Mit diesen Worten kniete ich vor ihr nieder und schnürte langsam ihre Halbstiefel auf, während sie ruhig weiter schrieb. Ich ging aber noch weiter: ich löste die Schnalle ihres Hosenbandes, um ihre Strümpfe herunterzuziehen, und weidete mich am Anblick und noch mehr am Betasten ihrer wundervoll geformten Waden; aber zu früh für meine Wünsche hörte sie auf zu schreiben, wandte den Kopf um und sagte: «Nun ist es aber genug, ich bemerkte gar nicht, dass Sie sich zu viel Mühe gaben; gehen Sie! Morgen abend werden wir uns wiedersehen.»

«Sie werden also hier zu Abend speisen, meine Damen?» – «Ja, gewiss.»

Ich nahm ihre Stiefel mit, indem ich sie fragte, ob ich die Tür verschliessen solle. «Nein, mein Lieber», antwortete sie, «lassen Sie den Schlüssel von innen stecken.»

Als Leduc die Stiefel der Fee mir abnahm, lachte er wie ein Besessener und sagte: «Sie hat Sie angeführt.» – «Wieso?» – «Ich habe alles gesehen, Monsieur. Sie spielten Ihre Rolle wie der beste Pariser Schauspieler, und ich bin überzeugt, morgen früh wird sie Ihnen einen Louis Trinkgeld geben; aber wenn Sie den nicht mir geben, plaudere ich die ganze Geschichte aus.» – «Da, du Spitzbube, da hast du ihn schon im voraus; lass mir schnell das Abendessen auftragen.»

Dies, lieber Leser, sind Freuden, die ich mir in meinem Alter nicht mehr verschaffen kann, die ich aber noch in der Erinnerung geniessen darf. Gewisse Unmenschen predigen die Reue, und närrische Philosophen erklären unsere Freuden für nichts als Eitelkeiten.

Ein barmherziger Traum liess mich die Nacht mit meiner Amazone verbringen, ein künstlicher, aber makelloser Genuss.

Quelle: Giacomo Casanova Chevalier de Seingalt: Geschichte meines Lebens, Hrsg. und kommentiert von Günter Albrecht in Zusammenarbeit mit Barbara Albrecht. Band 6, München: Verlag C. H. Beck 1985, S. 108–116.
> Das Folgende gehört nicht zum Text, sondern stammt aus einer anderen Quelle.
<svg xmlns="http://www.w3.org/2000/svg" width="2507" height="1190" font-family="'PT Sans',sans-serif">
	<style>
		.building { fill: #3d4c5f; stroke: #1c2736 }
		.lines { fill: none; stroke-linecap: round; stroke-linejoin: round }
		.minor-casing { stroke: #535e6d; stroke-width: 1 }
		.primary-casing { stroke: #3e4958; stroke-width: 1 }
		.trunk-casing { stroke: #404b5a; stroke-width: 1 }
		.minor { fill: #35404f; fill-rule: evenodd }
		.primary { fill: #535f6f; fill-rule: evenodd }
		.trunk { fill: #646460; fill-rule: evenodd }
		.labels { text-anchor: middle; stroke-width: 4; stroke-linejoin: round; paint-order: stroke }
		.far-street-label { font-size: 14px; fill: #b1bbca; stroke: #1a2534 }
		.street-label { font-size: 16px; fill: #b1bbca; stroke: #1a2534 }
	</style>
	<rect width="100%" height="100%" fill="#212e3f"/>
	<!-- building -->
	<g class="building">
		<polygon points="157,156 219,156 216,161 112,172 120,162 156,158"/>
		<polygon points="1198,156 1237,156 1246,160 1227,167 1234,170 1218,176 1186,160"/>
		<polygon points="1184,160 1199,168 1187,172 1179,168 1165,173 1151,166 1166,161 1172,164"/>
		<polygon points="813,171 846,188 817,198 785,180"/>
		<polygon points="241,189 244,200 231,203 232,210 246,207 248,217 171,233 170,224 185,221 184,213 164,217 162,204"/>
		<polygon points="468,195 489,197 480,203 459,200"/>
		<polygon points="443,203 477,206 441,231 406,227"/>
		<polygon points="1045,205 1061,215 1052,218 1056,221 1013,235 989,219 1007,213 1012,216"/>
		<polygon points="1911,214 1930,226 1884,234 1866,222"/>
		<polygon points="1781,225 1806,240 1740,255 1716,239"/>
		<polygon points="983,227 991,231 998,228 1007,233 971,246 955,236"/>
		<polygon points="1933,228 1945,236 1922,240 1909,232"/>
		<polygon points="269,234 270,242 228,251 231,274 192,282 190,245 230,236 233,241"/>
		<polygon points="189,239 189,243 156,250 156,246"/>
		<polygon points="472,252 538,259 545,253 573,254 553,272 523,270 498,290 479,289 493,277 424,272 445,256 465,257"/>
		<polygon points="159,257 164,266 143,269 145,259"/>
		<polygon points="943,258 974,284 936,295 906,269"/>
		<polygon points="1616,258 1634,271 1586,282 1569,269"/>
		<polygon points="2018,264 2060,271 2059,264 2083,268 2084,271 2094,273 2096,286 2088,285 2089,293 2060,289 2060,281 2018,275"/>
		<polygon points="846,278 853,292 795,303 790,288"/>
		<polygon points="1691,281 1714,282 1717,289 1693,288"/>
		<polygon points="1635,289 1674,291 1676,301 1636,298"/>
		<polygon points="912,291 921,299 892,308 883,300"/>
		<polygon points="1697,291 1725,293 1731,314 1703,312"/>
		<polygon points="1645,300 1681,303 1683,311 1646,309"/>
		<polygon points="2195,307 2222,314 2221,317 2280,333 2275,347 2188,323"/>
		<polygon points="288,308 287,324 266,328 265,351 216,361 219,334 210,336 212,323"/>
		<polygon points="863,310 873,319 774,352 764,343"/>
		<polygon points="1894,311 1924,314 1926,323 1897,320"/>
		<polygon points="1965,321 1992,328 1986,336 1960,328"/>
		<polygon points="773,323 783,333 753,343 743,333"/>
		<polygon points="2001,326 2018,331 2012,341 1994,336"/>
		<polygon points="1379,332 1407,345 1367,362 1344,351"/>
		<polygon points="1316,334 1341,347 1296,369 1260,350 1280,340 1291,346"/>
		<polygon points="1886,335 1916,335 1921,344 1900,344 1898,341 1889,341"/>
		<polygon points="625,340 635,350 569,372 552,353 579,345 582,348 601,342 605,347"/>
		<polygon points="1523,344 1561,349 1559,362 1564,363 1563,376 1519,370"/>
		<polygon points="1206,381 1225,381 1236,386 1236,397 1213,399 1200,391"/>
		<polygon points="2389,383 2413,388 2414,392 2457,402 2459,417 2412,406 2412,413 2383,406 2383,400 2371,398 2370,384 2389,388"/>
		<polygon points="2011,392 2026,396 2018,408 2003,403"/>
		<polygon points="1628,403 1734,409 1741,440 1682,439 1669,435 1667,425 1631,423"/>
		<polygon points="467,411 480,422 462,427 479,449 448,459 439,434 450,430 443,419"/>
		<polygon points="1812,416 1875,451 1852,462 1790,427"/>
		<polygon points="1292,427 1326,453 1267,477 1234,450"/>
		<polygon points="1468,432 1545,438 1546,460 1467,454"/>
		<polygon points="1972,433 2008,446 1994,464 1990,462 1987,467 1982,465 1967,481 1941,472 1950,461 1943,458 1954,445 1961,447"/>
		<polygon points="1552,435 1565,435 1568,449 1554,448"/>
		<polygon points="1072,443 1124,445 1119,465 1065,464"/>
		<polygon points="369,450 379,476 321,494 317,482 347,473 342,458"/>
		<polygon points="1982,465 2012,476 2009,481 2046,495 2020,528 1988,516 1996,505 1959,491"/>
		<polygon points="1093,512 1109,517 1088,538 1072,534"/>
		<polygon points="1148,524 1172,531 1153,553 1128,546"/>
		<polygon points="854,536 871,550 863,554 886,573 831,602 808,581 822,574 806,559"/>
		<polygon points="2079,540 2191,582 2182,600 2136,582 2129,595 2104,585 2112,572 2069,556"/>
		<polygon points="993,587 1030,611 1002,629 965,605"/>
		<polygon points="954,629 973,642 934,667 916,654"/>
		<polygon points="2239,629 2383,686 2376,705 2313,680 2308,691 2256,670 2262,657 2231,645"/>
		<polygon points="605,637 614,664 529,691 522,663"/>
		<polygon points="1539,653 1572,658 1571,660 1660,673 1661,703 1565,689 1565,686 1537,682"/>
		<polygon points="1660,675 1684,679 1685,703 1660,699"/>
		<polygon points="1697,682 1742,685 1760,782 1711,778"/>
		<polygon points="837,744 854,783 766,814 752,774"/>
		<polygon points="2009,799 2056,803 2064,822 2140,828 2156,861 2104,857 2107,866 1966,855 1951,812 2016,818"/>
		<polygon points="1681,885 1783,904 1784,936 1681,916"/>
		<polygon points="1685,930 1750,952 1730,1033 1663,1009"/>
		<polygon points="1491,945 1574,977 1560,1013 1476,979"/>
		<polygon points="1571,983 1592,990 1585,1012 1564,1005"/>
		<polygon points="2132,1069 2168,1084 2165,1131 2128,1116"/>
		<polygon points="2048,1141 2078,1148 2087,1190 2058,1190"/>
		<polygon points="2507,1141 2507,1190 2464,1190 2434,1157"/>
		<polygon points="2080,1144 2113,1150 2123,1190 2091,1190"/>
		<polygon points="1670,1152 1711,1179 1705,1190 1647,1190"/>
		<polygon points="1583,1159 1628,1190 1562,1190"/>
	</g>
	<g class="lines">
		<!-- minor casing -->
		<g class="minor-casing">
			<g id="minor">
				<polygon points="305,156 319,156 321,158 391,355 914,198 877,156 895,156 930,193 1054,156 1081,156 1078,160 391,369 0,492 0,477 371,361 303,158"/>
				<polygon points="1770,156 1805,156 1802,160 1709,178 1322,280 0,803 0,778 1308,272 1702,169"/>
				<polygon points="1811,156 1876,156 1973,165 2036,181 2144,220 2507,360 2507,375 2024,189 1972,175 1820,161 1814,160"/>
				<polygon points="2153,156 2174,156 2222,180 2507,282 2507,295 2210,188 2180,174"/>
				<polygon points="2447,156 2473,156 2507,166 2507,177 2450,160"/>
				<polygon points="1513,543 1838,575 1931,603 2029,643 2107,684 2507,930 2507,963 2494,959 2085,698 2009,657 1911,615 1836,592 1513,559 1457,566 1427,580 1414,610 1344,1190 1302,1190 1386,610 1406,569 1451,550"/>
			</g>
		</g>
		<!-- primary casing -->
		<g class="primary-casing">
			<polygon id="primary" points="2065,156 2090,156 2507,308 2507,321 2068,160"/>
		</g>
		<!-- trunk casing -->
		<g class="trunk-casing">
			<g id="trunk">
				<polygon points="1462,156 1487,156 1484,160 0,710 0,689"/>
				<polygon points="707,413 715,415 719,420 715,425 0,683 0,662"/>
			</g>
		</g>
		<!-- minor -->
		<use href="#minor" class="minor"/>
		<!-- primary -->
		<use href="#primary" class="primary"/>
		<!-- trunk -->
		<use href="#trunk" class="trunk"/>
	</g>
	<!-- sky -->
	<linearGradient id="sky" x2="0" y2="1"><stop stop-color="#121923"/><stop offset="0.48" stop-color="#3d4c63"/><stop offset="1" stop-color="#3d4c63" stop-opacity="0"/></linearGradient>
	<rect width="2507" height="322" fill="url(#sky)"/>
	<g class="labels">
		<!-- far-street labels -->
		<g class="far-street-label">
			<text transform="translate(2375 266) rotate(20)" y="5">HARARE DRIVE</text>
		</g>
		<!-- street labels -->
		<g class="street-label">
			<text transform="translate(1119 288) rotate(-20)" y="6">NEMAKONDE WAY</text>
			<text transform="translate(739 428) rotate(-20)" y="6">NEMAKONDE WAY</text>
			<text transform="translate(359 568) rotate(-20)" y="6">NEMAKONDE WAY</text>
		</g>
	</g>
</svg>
Editorische Notiz: Casanovas Muttersprache war Italienisch, aber seine Schriften verfasste er auf Französisch, der bevorzugten Sprache der damaligen gebildeten Schichten. Die 3700-seitige Handschrift seiner Memoiren vermachte er kurz vor seinem Tod seinem Neffen. 1821 wurden sie an den Leipziger Verleger Friedrich Arnold Brockhaus verkauft. Der Text erschien im gleichen Jahr erstmals in gedruckter Form, allerdings stark zensiert und entstellt. Dennoch landete er sofort auf dem päpstlichen Index der verbotenen Bücher. Jahrzehntelang wurden nur stark bereinigte Fassungen veröffentlicht, die dann in Raubdrucken und eigenwilligen Übersetzungen erschienen. Die Luftangriffe im Zweiten Weltkrieg überstand das Manuskript unbeschadet (siehe Einleitung, Seite 12). Erst 1960 erschien die erste vollständige Ausgabe, eine erste englische Übersetzung 1966, gerade rechtzeitig im Umfeld der sexuellen Revolution.

2010 hat die Bibliothèque Nationale in Paris das Manuskript für die sagenhafte Summe von 7,5 Millionen Euro erworben – noch nie wurde ein höherer Preis für eine Handschrift bezahlt; die Lebenserinnerungen sind, wie Fachleute und Kuratoren attestieren, in einem wunderbaren und lebendigen Französisch verfasst. Und Blätter und Tinte sind so gut erhalten, dass es so aussieht, als hätte Casanova erst gestern das Löschpapier drauf gepresst. 2012 bis 2015 ist eine dreibändige kritische Gallimard-Ausgabe erschienen, die erstmals den ganzen, den unverfälschten Casanova zugänglich macht, wissenschaftlich kommentiert.